Reproduce the records verbatim from their first line through the line containing "## [6. Awesome", including both of those lines.

>>>

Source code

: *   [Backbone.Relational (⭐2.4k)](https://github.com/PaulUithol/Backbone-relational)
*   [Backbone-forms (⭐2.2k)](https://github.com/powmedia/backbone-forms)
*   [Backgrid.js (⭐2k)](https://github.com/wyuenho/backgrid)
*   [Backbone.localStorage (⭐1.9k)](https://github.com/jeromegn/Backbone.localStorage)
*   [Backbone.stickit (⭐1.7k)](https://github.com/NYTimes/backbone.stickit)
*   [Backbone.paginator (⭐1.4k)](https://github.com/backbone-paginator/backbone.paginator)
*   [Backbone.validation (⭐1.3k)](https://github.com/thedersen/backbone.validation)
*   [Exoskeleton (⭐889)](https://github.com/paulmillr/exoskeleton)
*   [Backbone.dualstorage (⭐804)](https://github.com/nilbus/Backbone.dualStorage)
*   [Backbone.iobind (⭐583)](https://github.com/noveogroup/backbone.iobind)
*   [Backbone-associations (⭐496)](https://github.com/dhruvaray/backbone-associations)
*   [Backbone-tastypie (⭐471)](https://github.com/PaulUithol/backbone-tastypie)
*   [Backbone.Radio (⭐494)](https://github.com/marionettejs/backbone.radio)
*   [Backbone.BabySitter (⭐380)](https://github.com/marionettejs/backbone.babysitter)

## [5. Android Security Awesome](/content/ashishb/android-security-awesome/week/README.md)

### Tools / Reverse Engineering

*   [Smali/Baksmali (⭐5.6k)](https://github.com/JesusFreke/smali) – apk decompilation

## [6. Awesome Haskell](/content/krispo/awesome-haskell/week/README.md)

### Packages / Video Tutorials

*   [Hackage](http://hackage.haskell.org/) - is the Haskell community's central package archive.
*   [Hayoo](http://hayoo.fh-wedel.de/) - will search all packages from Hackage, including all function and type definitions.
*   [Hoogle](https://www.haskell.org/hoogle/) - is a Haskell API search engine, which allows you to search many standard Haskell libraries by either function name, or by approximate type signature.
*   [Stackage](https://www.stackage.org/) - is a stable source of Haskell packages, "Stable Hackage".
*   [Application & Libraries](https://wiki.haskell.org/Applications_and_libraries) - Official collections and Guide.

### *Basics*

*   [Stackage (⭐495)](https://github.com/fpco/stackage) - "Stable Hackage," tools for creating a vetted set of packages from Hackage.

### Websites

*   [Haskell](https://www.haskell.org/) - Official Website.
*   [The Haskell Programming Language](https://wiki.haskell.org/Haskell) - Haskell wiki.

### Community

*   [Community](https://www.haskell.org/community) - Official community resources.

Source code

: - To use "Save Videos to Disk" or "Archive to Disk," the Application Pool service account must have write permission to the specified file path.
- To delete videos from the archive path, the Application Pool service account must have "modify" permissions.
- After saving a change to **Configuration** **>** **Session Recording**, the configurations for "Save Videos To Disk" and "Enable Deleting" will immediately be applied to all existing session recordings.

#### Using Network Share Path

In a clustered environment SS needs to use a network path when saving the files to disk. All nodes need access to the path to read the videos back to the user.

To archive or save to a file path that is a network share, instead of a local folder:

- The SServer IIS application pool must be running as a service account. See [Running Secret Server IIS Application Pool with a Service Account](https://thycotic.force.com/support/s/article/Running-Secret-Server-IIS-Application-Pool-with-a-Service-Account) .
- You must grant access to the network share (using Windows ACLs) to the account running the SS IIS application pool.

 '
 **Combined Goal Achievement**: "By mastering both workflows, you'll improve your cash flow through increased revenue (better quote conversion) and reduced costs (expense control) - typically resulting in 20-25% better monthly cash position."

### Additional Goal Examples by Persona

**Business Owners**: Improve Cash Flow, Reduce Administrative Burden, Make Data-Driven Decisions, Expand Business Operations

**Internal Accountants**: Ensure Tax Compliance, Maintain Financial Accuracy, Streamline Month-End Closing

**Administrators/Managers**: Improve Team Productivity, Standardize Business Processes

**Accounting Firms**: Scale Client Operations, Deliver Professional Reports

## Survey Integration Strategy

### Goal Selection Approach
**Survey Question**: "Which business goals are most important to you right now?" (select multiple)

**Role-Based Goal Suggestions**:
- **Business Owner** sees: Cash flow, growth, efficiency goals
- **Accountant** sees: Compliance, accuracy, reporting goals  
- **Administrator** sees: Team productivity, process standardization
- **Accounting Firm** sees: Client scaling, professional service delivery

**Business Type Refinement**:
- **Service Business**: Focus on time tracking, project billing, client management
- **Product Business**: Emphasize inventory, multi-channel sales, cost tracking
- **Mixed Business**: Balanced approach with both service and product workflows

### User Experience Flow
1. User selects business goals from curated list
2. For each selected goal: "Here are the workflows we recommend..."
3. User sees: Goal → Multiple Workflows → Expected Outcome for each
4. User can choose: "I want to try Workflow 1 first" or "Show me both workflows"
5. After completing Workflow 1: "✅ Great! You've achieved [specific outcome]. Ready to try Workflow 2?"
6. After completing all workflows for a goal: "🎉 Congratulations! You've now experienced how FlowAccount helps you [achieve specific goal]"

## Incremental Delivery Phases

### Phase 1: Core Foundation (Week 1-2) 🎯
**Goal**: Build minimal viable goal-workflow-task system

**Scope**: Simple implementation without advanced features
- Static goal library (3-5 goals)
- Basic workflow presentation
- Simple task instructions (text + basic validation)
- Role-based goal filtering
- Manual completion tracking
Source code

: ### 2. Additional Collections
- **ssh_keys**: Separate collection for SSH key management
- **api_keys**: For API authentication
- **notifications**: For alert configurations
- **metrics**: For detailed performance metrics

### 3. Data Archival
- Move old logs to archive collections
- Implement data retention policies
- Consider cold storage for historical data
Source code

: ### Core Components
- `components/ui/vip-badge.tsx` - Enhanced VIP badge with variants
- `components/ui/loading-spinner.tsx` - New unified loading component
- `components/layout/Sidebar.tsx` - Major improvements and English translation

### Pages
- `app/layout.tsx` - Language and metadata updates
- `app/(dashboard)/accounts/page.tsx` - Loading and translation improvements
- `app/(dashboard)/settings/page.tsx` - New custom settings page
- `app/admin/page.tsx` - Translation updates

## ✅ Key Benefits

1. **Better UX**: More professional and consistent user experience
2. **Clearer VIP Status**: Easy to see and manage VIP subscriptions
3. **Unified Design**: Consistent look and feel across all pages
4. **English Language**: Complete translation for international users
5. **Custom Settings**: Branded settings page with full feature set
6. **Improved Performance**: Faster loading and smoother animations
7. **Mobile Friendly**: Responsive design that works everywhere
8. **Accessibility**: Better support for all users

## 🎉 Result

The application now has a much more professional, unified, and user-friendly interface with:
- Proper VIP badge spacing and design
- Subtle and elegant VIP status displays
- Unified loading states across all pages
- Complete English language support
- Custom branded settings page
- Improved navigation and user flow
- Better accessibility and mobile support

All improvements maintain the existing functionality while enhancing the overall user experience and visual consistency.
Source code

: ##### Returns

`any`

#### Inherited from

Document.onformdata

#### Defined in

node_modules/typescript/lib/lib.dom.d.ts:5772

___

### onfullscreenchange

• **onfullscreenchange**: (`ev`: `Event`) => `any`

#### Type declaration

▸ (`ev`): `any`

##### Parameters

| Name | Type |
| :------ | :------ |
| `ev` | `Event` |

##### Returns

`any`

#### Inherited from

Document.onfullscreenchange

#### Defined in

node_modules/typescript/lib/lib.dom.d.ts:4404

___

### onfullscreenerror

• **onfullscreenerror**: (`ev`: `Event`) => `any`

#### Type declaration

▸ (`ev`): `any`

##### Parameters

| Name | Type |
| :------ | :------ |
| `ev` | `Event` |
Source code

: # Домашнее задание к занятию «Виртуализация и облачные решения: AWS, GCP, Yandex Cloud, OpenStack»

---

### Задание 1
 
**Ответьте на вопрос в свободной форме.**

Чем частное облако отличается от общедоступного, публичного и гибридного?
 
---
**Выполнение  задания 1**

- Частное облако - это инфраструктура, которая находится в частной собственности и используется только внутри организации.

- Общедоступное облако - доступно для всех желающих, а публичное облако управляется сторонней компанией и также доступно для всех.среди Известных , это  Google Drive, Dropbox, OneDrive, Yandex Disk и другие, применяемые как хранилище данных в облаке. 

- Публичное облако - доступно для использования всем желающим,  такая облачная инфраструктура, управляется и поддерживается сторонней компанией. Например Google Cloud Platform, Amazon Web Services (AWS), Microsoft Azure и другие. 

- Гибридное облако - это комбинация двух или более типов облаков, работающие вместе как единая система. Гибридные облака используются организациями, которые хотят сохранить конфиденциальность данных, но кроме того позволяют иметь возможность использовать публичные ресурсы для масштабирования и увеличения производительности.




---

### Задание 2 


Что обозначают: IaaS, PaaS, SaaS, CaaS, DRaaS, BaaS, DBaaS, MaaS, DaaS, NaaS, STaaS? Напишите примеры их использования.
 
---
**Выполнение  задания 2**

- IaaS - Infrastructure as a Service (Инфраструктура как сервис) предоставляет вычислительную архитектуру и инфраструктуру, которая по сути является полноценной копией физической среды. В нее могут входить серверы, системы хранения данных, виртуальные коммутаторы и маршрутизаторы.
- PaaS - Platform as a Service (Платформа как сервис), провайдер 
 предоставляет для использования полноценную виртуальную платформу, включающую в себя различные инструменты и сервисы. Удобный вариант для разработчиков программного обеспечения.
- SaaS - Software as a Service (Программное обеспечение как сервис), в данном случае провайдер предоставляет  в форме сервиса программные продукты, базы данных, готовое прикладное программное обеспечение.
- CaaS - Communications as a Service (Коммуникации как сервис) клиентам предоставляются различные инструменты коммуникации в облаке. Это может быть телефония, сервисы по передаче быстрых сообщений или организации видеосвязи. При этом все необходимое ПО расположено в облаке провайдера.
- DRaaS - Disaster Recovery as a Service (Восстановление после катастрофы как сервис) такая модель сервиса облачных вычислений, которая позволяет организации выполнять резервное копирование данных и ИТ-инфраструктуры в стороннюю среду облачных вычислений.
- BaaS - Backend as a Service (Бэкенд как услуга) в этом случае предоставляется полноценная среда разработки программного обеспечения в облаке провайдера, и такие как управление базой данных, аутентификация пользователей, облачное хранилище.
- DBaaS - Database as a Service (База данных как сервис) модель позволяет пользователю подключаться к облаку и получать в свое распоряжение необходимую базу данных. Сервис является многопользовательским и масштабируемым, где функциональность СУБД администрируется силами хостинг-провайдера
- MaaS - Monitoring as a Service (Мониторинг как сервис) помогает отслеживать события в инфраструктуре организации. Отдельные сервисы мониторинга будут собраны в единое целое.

<<<

■ Result of this exercise
Source code

: *   [Backbone.Relational (⭐2.4k)](https://github.com/PaulUithol/Backbone-relational)
*   [Backbone-forms (⭐2.2k)](https://github.com/powmedia/backbone-forms)
*   [Backgrid.js (⭐2k)](https://github.com/wyuenho/backgrid)
*   [Backbone.localStorage (⭐1.9k)](https://github.com/jeromegn/Backbone.localStorage)
*   [Backbone.stickit (⭐1.7k)](https://github.com/NYTimes/backbone.stickit)
*   [Backbone.paginator (⭐1.4k)](https://github.com/backbone-paginator/backbone.paginator)
*   [Backbone.validation (⭐1.3k)](https://github.com/thedersen/backbone.validation)
*   [Exoskeleton (⭐889)](https://github.com/paulmillr/exoskeleton)
*   [Backbone.dualstorage (⭐804)](https://github.com/nilbus/Backbone.dualStorage)
*   [Backbone.iobind (⭐583)](https://github.com/noveogroup/backbone.iobind)
*   [Backbone-associations (⭐496)](https://github.com/dhruvaray/backbone-associations)
*   [Backbone-tastypie (⭐471)](https://github.com/PaulUithol/backbone-tastypie)
*   [Backbone.Radio (⭐494)](https://github.com/marionettejs/backbone.radio)
*   [Backbone.BabySitter (⭐380)](https://github.com/marionettejs/backbone.babysitter)

## [5. Android Security Awesome](/content/ashishb/android-security-awesome/week/README.md)

### Tools / Reverse Engineering

*   [Smali/Baksmali (⭐5.6k)](https://github.com/JesusFreke/smali) – apk decompilation

## [6. Awesome Haskell](/content/krispo/awesome-haskell/week/README.md)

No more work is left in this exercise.